F1=$(echo $systemavg*100 | bc)
Flag=$(printf "%.0f\n" $F1)
if [ $Flag -gt 200 ]
then
   sudo service lightdm stop
   echo "YES" > /root/jobs/shouldsendmail.txt
   echo "Rebooting system because of load - $(date)" >> /root/jobs/log.txt
   sleep 1
   sudo systemctl reboot
fi

Thanks for sharing your script.  Smiley

this script is initiated from crontab every 1 minute, needs to be located in root/jobs.

please tell me if this is redundant considering the additions to v18.

Script is by IAmNotAJeep and Maxximus007; I just made a few edits and integrated it into 1bash.

I have been testing several different versions of it; with different values and some small modifications the past few days with different rigs. 

I have found that most problems are resolved by killing and restarting the mining process; and that most of the reboots occurring in the current v0018 are unnecessary, so I have significantly relaxed the values involved with initializing a reboot. 

By doing this most of this issues that eventually lead to the need to reboot are avoided.  I actually haven't had a GPU fall off the bus or a client not be able to reinitialize (although I probably use more conservative OC than most miners).  These are the two situations that a reboot should resolve.  If a hard crash happens; rebooting will not happen.

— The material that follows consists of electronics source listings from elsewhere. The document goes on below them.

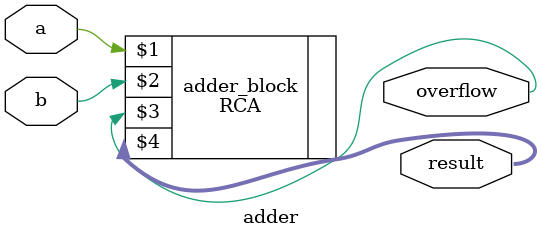
<source format=sv>
`include "rca.sv"

module adder
#(
	parameter integer SIZE = 1
)
(
	input wire[SIZE - 1:0] a,
	input wire[SIZE - 1:0] b,
	output wire overflow,
	output wire[SIZE:0] result
);

RCA
#(
	SIZE
)
adder_block
(
	a,
	b,
	overflow,
	result
);

endmodule

</source>
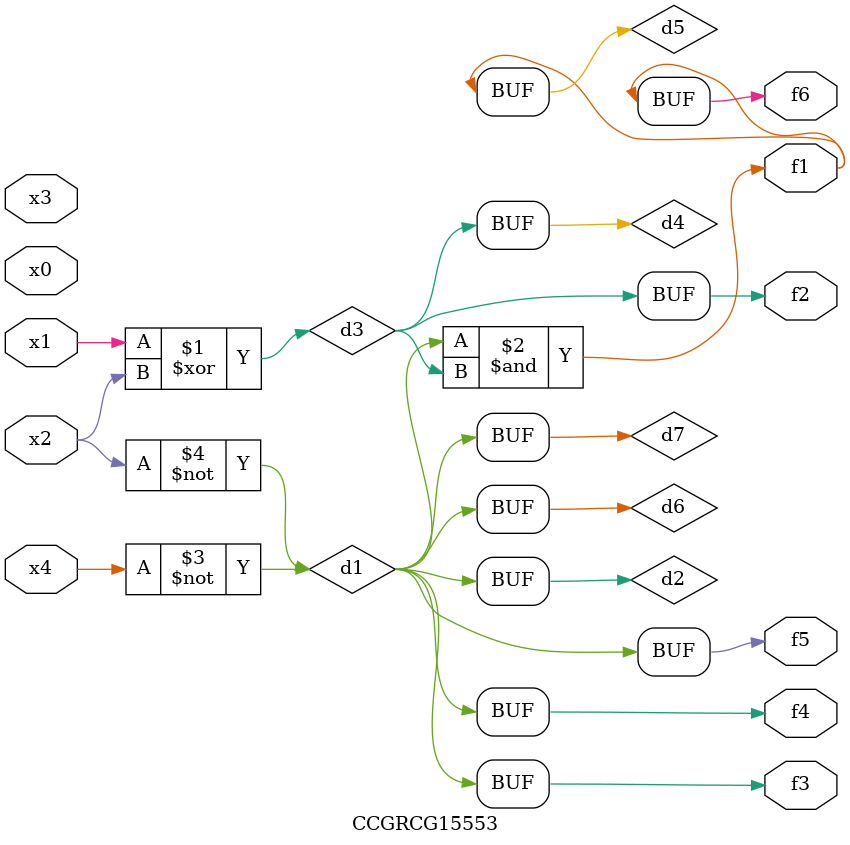
<source format=v>
module CCGRCG15553(
	input x0, x1, x2, x3, x4,
	output f1, f2, f3, f4, f5, f6
);

	wire d1, d2, d3, d4, d5, d6, d7;

	not (d1, x4);
	not (d2, x2);
	xor (d3, x1, x2);
	buf (d4, d3);
	and (d5, d1, d3);
	buf (d6, d1, d2);
	buf (d7, d2);
	assign f1 = d5;
	assign f2 = d4;
	assign f3 = d7;
	assign f4 = d7;
	assign f5 = d7;
	assign f6 = d5;
endmodule

</source>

There is a problem when too high of an OC is used; an endless loop of client restarts then reboots will occur.  Adding logic to detect excessive OC is the best way to deal with this IMO.

Your system load average method could be added to enhance IAmNotAJeep and Maxximus007 watchdog; although I am not sure if client reinitialization mitigates the problem which leads to runaway system load or not.

I do think having an email module which can be called / inserted into scripts / 1bash would be very helpful and is something a lot of members would use.  I know that lost_post has already made something somewhat like this.

https://bitcointalk.org/index.php?topic=1854250.msg20148804#msg20148804

I am not sure how modular lost_post has made this.  A yes/no switch could trigger installation / configuration / use with additional configuration variables defining used data.

Maybe the two of you could work together on this if lost_post hasn't already completed it.

I can include your script as an alternative to the IAmNotAJeep_and_Maxximus007_WATCHDOG if you want; but for now at least: I will default 1bash to using the IAmNotAJeep_and_Maxximus007_WATCHDOG, as it is currently more comprehensive.